Ay-yıldızlı oyuncular Çarşamba akşamı Bosna´yı devirmeleri halinde müthiş bir primin sahibi olacaklar.
19 Kasım 2007 17:55 -------------------------------------------------------------------------------- Ay-Yıldızlı futbolcularımız çarşamba günkü maçı alırsa köşeyi dönecek. Gruptan çıkmamız halinde Fatih Terim de 700 bin dolar ödül alacak. UEFA ise Futbol Federasyonu´na hoşgeldin parası olarak 7.5 milyon euro ödeyecek.

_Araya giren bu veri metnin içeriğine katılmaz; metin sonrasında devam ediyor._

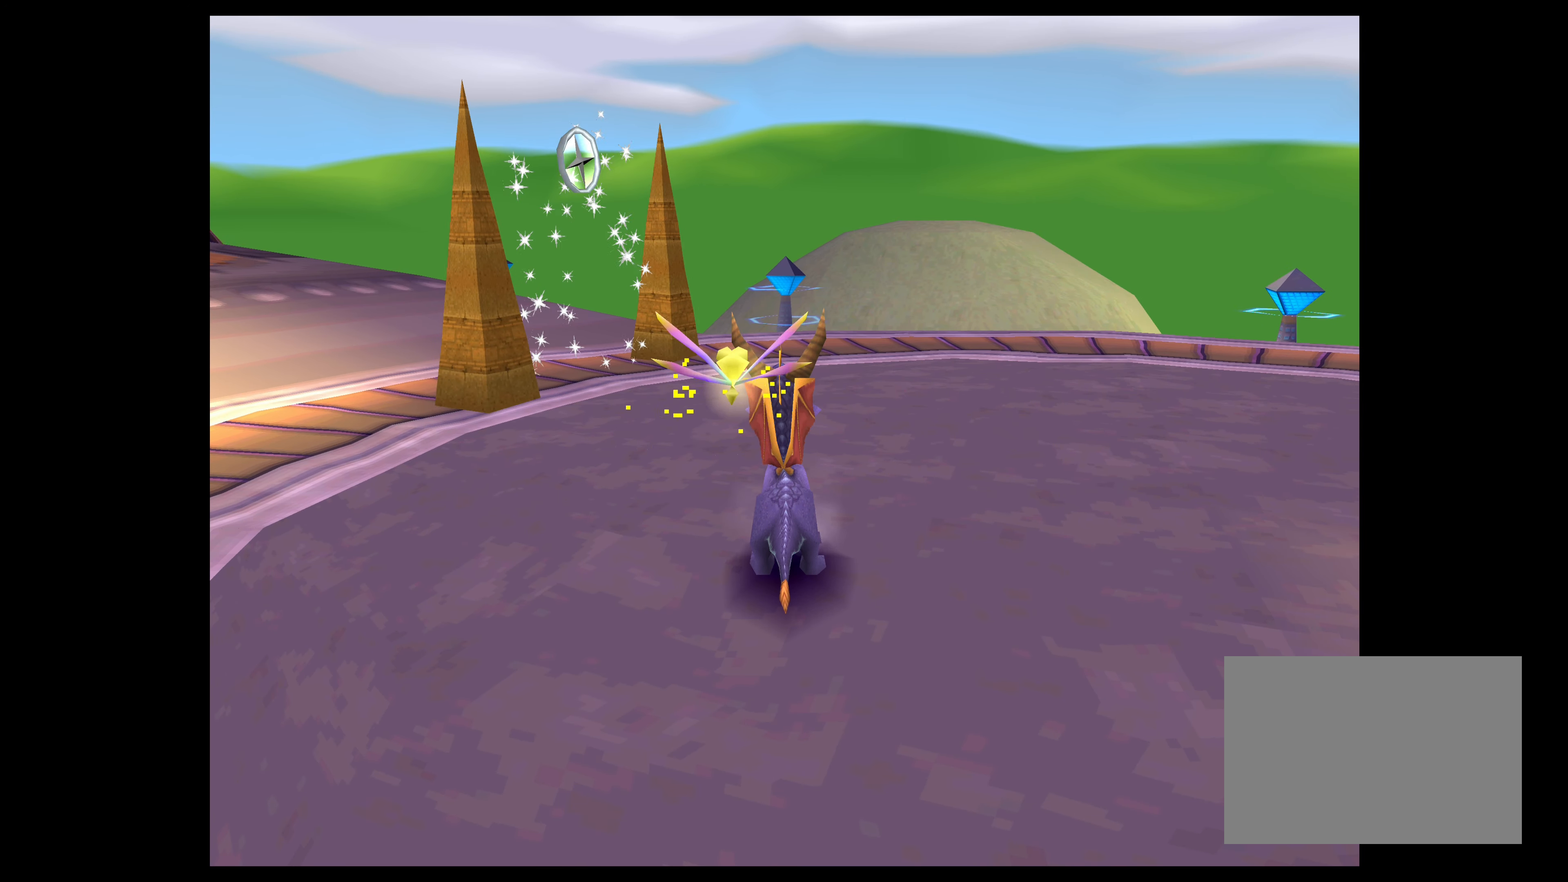
{"buttons": [], "left_stick": "center", "right_stick": "center", "events": []}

A Milli Takımımız EURO 2008 yolunda mutlu sona iyice yaklaşırken herkesin cebi dolacak. Futbol Federasyonu´nun resmi olarak açıklamasa da Avrupa Futbol Şampiyonası Finalleri´ne gidilmesi durumunda futbolculara toplam 2.5 milyon euro prim vereceği öğrenildi. Bu rakamın daha önce kadroya çağrılan futbolcuları da kapsayacağı belirlenirken‚ Fatih Terim´in de 700 bin dolar ödül alacağı öne sürüldü.
15 MİLYON EUROYU BULACAK
Bu arada Türkiye´nin EURO 2008´e gitmesi Futbol Federasyonu´na da yarayacak. Federasyon ilk etapta UEFA´dan 7.5 milyon euro hoşgeldin parası alacak. Bu rakam sponsor ve diğer gelirlerle birlikte 15 milyon euroyu bulacak. UEFA´nın vereceği bununla da sınırlı kalmayacak. Türkiye finallerde grupta alacağı her galibiyete 1 milyon euro‚ beraberliğe ise 500 bin euro ödül alacak. Bu rakamlar çeyrek final sonrası artacak.
Takvim
Kaynak pek bir sağlam değil ama geçmişte de birçok defa örneğini yaşadığımız bir durum olduğu için yadırgamıyorum.Yapmaları gerekenlerini yaptıkları için prim almaları sizce saçma değil mi?Hiç kimse profesyonellikten carttan curttan bahsetmesin bence.Ceza olmayan yerde prim de olmamalıdır.Ayrıca hakettikleri de tam anlamıyla söylenemez.Bu sistemi ülkemize getirenler utansın !!!
Bu olay gerçekten doğruysa topluca şehit ailelerine bağış yapsınlar !!!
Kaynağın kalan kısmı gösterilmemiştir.